PBA was/is a Christian institution, but of course it did not exclude those who were unbelievers, quite the contrary. There was certainly a large evangelical component to the school's mission. In regards to the alcohol, I have to recall at this point that during the application process, a pledge to not consume had to be signed. By all students. I cocked an eyebrow at that as I scribbled. I'm sure others had to conceal their laughter.

But the school was serious about enforcement. A rulebook mentality evoking Prohibition-era tactics was adhered to. A wine cooler could mean suspension. There were rumors of spies who roamed parking lots of the local Bennigan's and Houlihan's, looking for PBA parking stickers and their owners who may have dared to down a Bud Light with their jalapeno poppers. Several folks felt the justice. I was spared.

I did not have the need for a parking sticker. I did not have my own vehicle until halfway through my junior year. I made do with my father's Escort wagon and rides from others. Sometimes, I had to take the city bus. Ugh. It was humiliating. Convenient (when it showed up on time; WPB's public transit was never known for its reliability), but still a drag. I felt like I was still a kid, riding the Co-Tran to the Palm Beach Mall. Getting that midnight blue Cavalier in January 1990 was like getting the keys to Adulthood.

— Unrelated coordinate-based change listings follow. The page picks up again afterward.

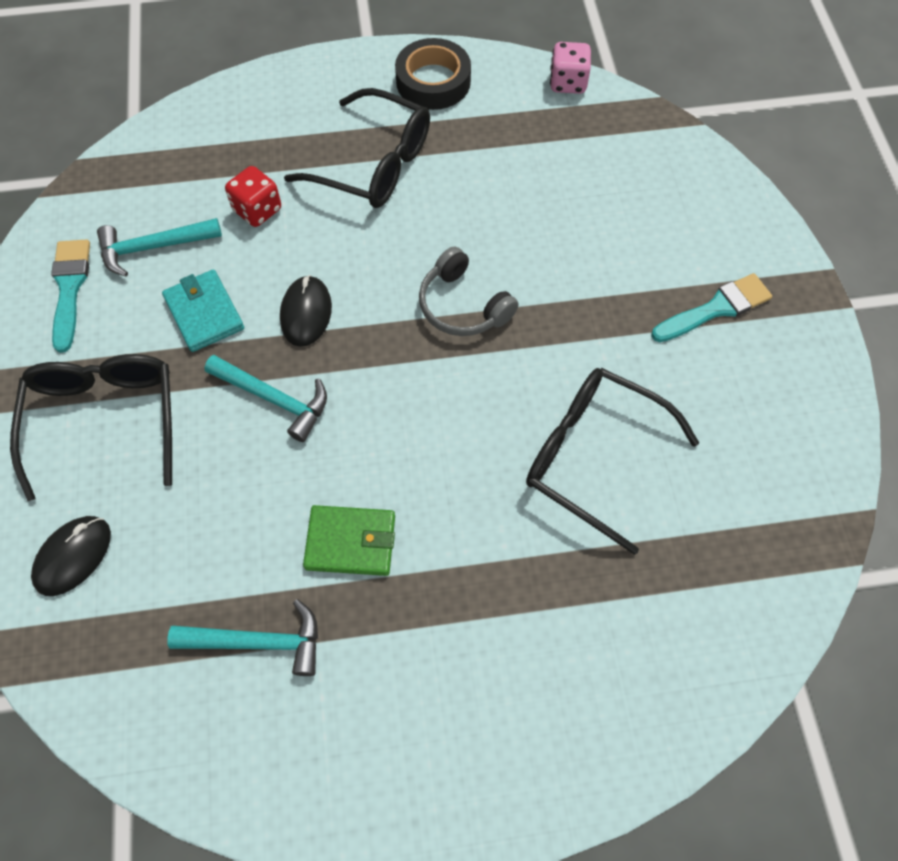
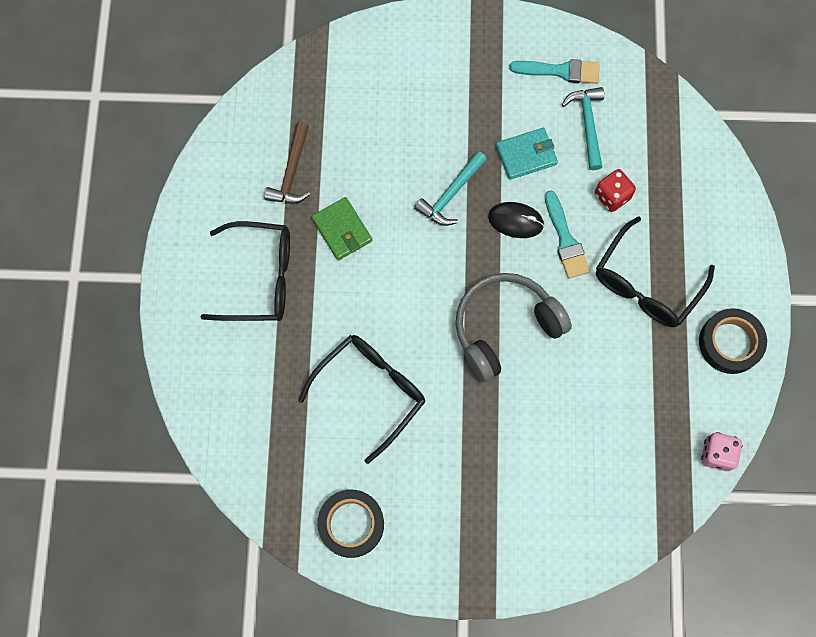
camera: 100 degrees right, 10 degrees up
(73, 556) = (364, 74): black mouse -> none
(105, 420) = (453, 92): black glasses -> black glasses (260, 278)
(259, 642) = (291, 172): turquoise hammer -> brown hammer
(350, 542) = (342, 230): green wallet -> green wallet turned 45 degrees counterclockwise
(463, 305) = (505, 328): grey headphones -> grey headphones, size x1.58
(715, 309) = (473, 511): turquoise brush -> turquoise brush (565, 239)
(786, 450) = (351, 524): none -> black tape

I also went to work, about a month before I started at PBA, as a pharmacy clerk/tech at an Eckerd Drug store. I only worked 20 or so hours a week, but it was enough to get me out of what was known as "Workship", a program of voluneteerism, required of all students not holding an outside job of 20 or more hours per week. It is with some shame that I admit that I was quite happy to get out of Workship, despite my regular volunteering in the church: beach clean-ups, gardening and painting for the elderly, singing at nursing homes. Maybe it was because I just didn't have any more time to spare.

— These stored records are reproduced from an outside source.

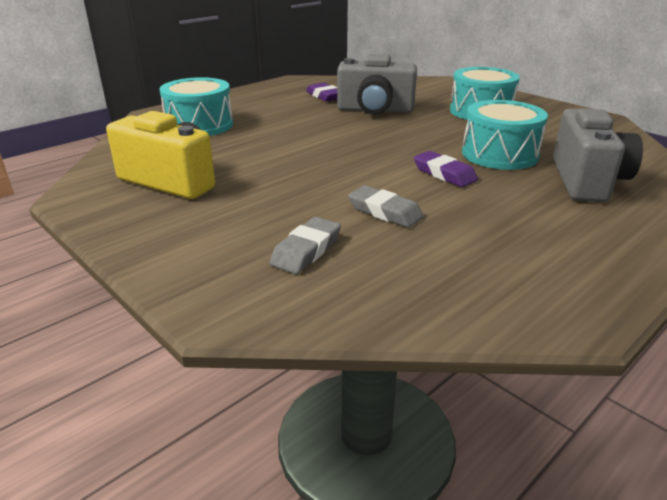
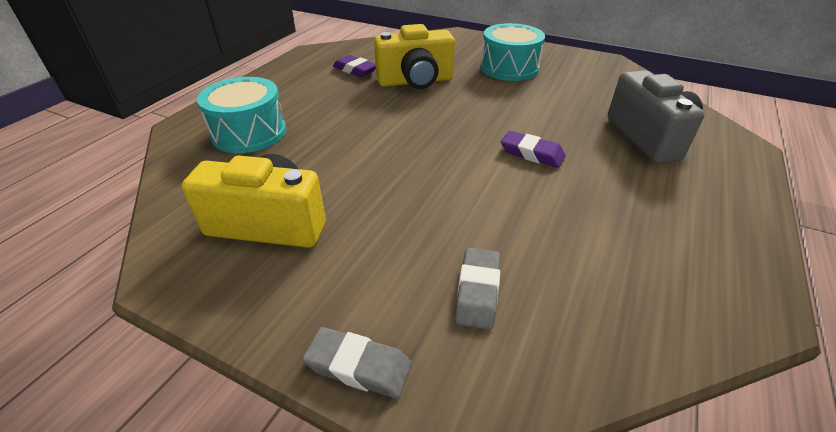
camera: 20 degrees left, 10 degrees up
(375, 110) = (415, 81): grey camera -> yellow camera
(385, 212) = (514, 216): grey eraser -> grey eraser (358, 366)
(499, 154) = (560, 119): turquoise drum -> none

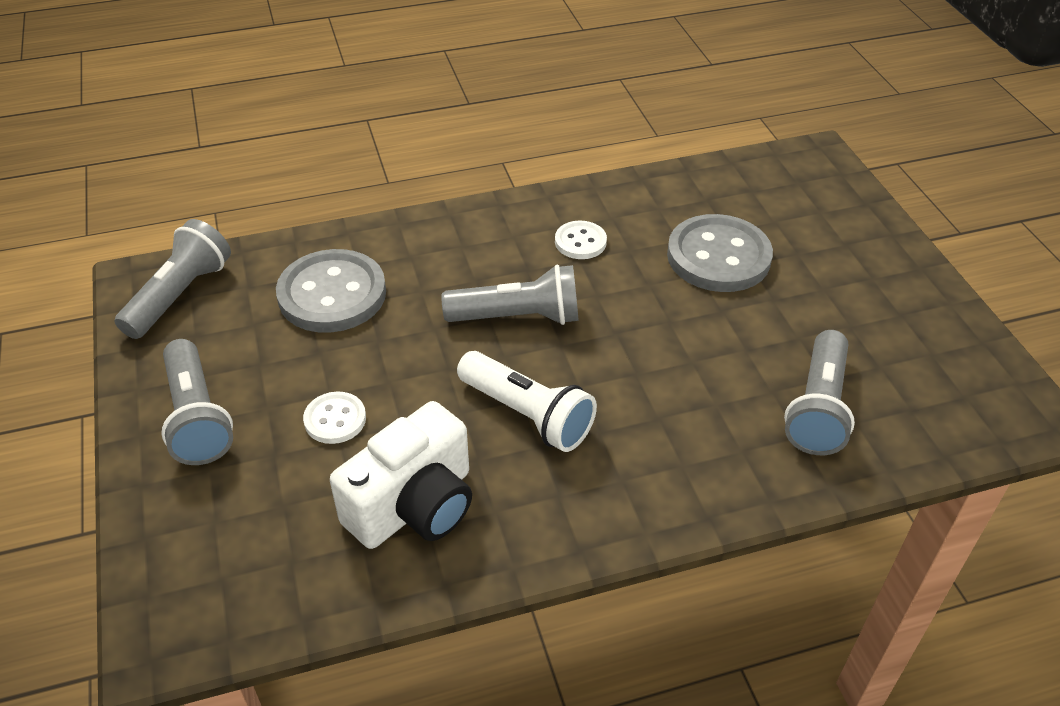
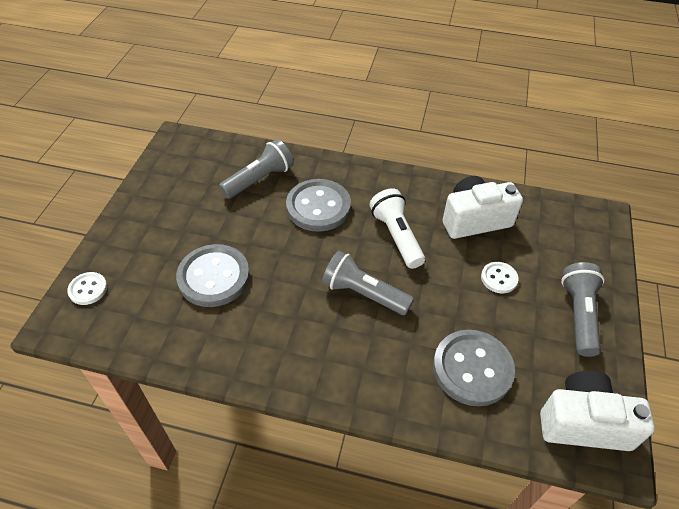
camera: 150 degrees left, 5 degrees up
(180, 295) = (583, 423): grey flashlight -> white camera
(580, 242) = (284, 331): white button -> white button (88, 289)
(683, 406) = (318, 207): none -> grey button

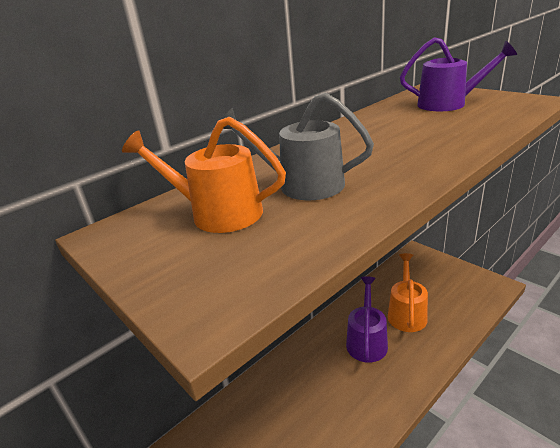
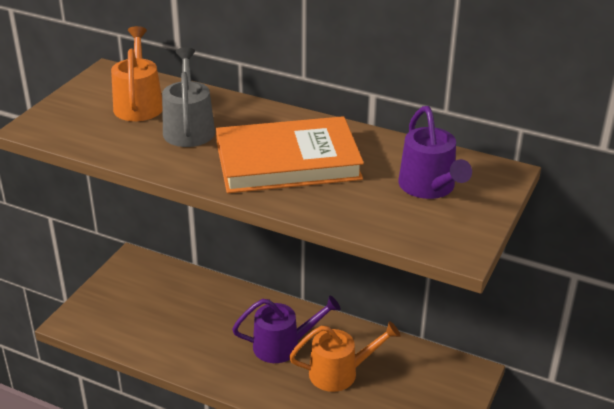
camera: 65 degrees right, 5 degrees up
(395, 143) = (288, 161): none -> orange book

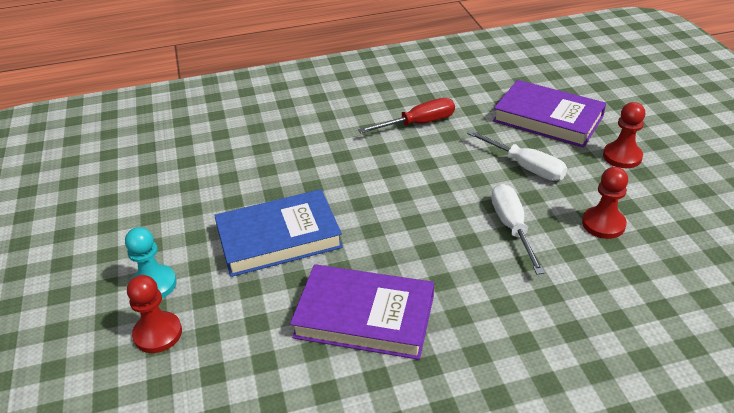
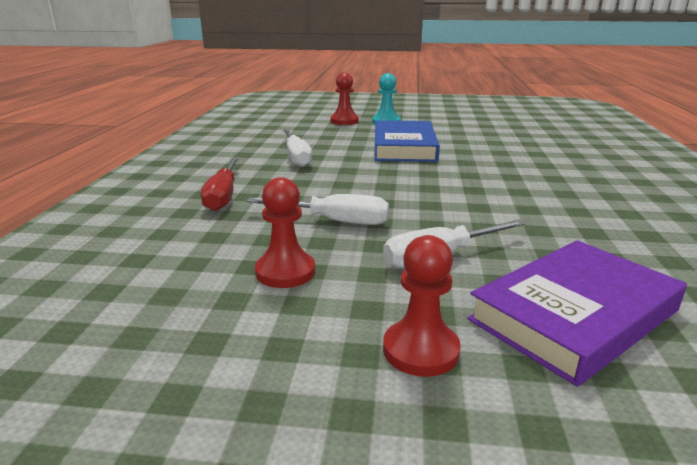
camera: 110 degrees right, 15 degrees down
(364, 316) = (296, 157): purple book -> white screwdriver
(418, 123) = (572, 217): red screwdriver -> red screwdriver (223, 196)

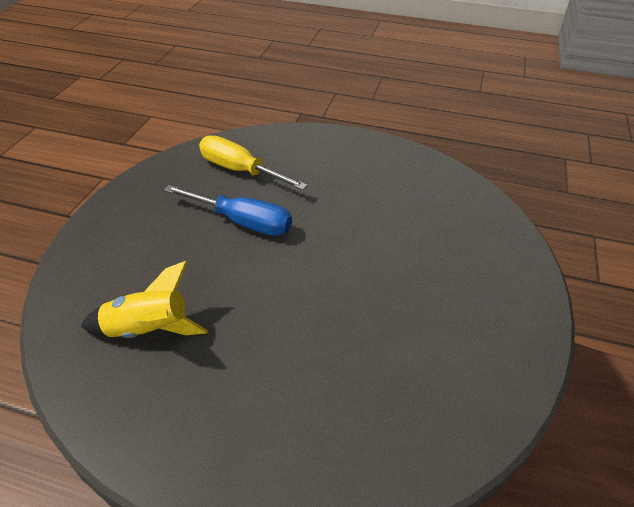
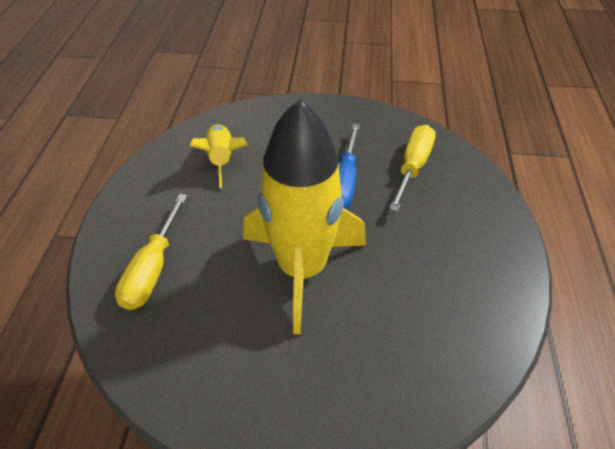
camera: 80 degrees right, 5 degrees up
(322, 419) = (153, 268): none -> yellow screwdriver
(352, 273) = (302, 269): none -> yellow rocket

I did not get out of going to weekly Chapel services. Several students skipped regularly, and there were consequences. I don't recall skipping more than once or twice. It was usually an enriching hour of praise and worship, with school announcements and the occasional skit thrown in. There was also the annual American Free Enterprise Day, a grandoise parade of capitalism that always seemed wrong for a church sanactuary. Each year, it got bigger. The keynote speaker was usually a CEO. The most notorious episode in my time at PBA involved a student yelling "What does this have to do with Jesus!" after several minutes of relentless patriotic display in the First Baptist Church. Such a great moment. I bet many wanted to applaud. It was a moment frozen in time. Sadly, I learned that the young man (whose name I can't recall) recently passed away.

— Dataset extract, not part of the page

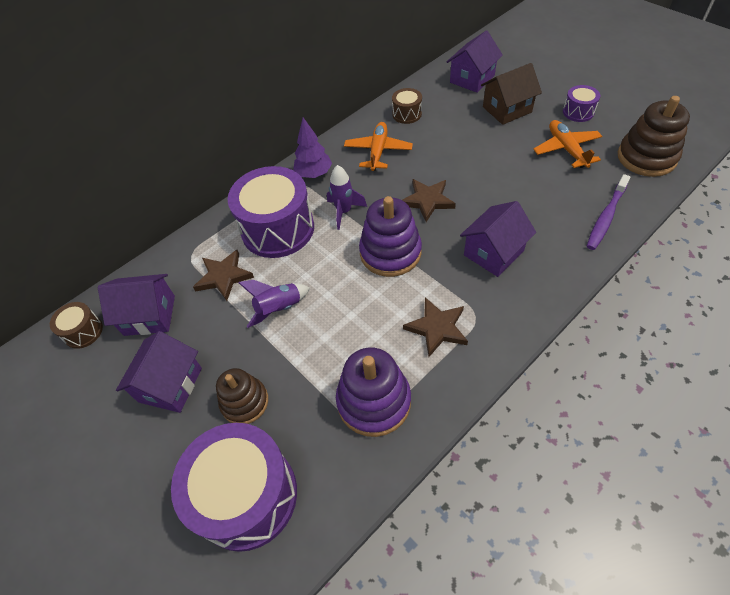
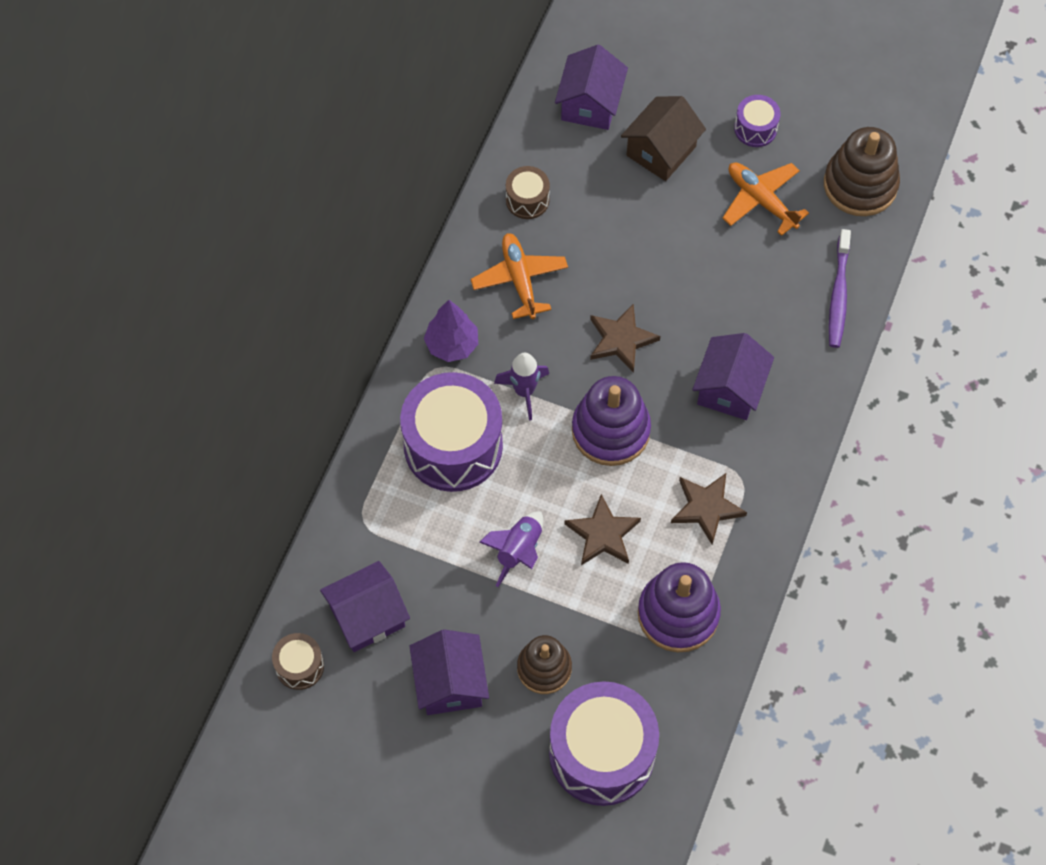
camera: 30 degrees left, 10 degrees up
(224, 276) = (425, 535): brown star -> brown star (602, 534)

I mentioned Eckerd Drug. My store was in a shopping center on the border of Lake Worth/WPB. Years before, the Skydrome Drive-In sat there. I worked at the drug store the entire time I was at PBA, plus change. I liked and hated it at various times. I'm not sure what to say about it, though there are some significant parallels/overlaps with PBA. The pharmacist with whom I worked was the mother of someone with whom I grew up. A lovely Southern lady who taught me much about pharmacy, a career that would last for the next 20 years. She was very conservative, often remarking that PBA was, even in 1987, becoming "too liberal". This was despite the fact that until sometime in the 1990s the school still wouldn't hold a dance. Old Baptist thing.